Saved entries:

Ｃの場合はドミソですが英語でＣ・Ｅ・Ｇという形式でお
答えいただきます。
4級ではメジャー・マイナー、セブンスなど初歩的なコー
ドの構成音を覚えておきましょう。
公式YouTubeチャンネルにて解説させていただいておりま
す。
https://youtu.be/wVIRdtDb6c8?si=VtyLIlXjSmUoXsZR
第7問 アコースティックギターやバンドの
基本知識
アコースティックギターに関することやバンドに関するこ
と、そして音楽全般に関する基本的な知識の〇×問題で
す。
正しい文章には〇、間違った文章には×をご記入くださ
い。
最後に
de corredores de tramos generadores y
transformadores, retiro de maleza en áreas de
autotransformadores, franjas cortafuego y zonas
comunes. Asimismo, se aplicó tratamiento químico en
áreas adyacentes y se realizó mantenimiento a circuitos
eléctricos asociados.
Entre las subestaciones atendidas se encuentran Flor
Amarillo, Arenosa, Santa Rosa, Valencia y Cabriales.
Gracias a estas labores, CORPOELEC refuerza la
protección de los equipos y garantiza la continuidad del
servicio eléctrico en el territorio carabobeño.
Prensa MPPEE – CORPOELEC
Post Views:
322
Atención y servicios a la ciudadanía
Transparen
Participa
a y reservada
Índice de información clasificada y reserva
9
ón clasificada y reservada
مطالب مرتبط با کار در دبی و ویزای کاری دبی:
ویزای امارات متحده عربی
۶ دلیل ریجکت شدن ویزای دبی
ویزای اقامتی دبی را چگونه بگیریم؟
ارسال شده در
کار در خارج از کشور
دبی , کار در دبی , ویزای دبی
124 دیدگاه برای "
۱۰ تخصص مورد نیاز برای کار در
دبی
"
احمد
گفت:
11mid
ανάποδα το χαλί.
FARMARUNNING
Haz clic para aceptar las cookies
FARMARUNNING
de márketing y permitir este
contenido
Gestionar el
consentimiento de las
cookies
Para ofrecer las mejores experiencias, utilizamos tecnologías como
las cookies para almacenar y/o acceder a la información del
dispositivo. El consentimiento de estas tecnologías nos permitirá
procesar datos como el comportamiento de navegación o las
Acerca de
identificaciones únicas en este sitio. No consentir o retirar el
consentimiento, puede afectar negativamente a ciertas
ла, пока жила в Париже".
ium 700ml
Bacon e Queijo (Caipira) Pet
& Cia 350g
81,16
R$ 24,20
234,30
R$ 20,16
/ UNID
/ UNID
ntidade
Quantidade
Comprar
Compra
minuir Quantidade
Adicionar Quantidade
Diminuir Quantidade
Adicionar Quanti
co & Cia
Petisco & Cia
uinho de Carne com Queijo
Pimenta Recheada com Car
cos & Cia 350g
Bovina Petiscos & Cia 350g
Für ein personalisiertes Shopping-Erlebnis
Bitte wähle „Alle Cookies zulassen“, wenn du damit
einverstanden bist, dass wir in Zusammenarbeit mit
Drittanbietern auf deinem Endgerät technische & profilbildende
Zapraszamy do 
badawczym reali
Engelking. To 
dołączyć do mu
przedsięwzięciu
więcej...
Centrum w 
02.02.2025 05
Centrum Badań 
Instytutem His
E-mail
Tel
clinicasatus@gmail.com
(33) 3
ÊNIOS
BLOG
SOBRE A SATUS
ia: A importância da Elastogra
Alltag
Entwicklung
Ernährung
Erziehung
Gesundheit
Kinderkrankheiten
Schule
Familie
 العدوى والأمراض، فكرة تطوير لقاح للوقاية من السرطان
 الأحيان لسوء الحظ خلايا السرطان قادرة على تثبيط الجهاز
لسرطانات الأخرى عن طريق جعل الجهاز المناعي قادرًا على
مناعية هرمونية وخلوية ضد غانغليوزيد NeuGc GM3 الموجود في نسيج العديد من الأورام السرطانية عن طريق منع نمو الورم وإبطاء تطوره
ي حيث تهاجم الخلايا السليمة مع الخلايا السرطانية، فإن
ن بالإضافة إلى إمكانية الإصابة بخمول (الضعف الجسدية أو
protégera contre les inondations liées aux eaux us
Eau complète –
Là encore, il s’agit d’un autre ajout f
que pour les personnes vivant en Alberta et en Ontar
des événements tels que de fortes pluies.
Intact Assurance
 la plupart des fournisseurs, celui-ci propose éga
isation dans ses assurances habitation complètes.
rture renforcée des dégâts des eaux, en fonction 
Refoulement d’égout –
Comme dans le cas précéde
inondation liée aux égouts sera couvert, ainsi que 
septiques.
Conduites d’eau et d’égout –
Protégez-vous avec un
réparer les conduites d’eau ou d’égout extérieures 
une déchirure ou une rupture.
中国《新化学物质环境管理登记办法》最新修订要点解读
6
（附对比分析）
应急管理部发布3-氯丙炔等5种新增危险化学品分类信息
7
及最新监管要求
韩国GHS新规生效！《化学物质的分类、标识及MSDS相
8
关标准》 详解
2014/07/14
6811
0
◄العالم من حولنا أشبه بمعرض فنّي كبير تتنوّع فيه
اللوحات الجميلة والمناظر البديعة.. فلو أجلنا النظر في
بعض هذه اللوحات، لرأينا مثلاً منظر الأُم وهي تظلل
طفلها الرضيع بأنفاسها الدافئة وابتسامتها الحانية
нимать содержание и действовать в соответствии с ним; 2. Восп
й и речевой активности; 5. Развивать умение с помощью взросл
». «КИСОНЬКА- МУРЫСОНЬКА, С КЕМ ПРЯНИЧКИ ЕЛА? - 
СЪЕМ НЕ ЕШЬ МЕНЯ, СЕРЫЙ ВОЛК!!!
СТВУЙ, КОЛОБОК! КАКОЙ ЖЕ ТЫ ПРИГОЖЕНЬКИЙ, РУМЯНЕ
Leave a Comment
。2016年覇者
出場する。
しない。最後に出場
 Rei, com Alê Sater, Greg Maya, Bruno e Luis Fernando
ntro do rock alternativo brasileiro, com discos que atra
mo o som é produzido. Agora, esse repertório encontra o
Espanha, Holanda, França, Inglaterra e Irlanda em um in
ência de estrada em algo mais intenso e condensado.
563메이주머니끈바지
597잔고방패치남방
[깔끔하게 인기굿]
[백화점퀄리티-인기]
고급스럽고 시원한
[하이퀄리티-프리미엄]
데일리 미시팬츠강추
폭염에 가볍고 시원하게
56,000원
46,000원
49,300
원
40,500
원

> [Requirement] Count the lines of the items above that contain the string "clasificada", matching case exactly. Reply with the number only.

> [Written answer] 2